Pain is inherently subjective, therefore patient self report is the only way to assess the problem for relevant diagnosis or management. Ideally, the description of the pain should characterize its severity, topography, quality and factors that re–emit or relieve it.
Measuring pain severity is essential and may have important therapeutic implications. Pain can be measured validly and reliably using simple scales or instruments. For chronic pain, setting a time frame may be useful, such as the past week or the past month, and then obtaining separate measurements for pain in general, pain at its worst, and pain at its least. The descriptions used by patients to describe the quality of the pain are considered to diagnose the underlying pathology.

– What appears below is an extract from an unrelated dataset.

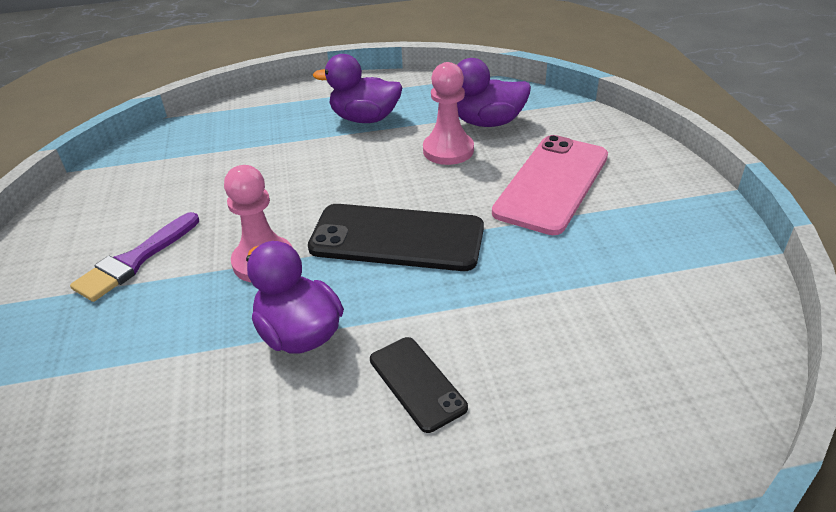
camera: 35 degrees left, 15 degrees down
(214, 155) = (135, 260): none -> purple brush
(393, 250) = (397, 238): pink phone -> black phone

Pain that appears to be sustained by ongoing activation of pain–sensitive nerves, or nociceptive pains, are generally described as familiar by patients. If the injured tissue is somatic, such as bone, the pain is often described as aching or throbbing, and sometimes stabbing. If injury is to skin, then it is often described as burning. If the injured tissue is visceral, the pain often varies with the structures involved and is described as cramping or gnawing pain pattern and is referred to common cutaneous sites. Damage to other visceral tissues, such as mesentery, is associated with pain that is described as aching, stabbing, or throbbing.
Why Pain Management?
Have you ever asked yourself, “Why do I need another doctor for pain management?” Many people with chronic pain have seen multiple specialists from neurologists, orthopedics therapists to psychologists. They continue to suffer and do not know what to do. There are many reasons why they should see a pain specialist. First, you need to understand the specific reason for your pain, then more focused and individualized treatment can be implemented. This evaluation is as important as all other tests. (MRI, X–ray, etc.). Reassurance and re–evaluating treatment may be necessary. Lastly, if nothing can be done medically, you should begin to live with your pain under pain specialists’ guidance and continue to maintain your physical and medical condition to the best of your capacity.
Remember: Chronic pain is not a choice but suffering is. What is the scope of pain management?
Pain management includes different modalities and treatments such as medication therapy, injections or nerve blocks, physical therapy and reactivation, psychotherapy, biofeedback, acupuncture, and other implantable devices. Pain centers usually offer more than one type of treatment. You may be referred for one specific treatment such as nerve block only.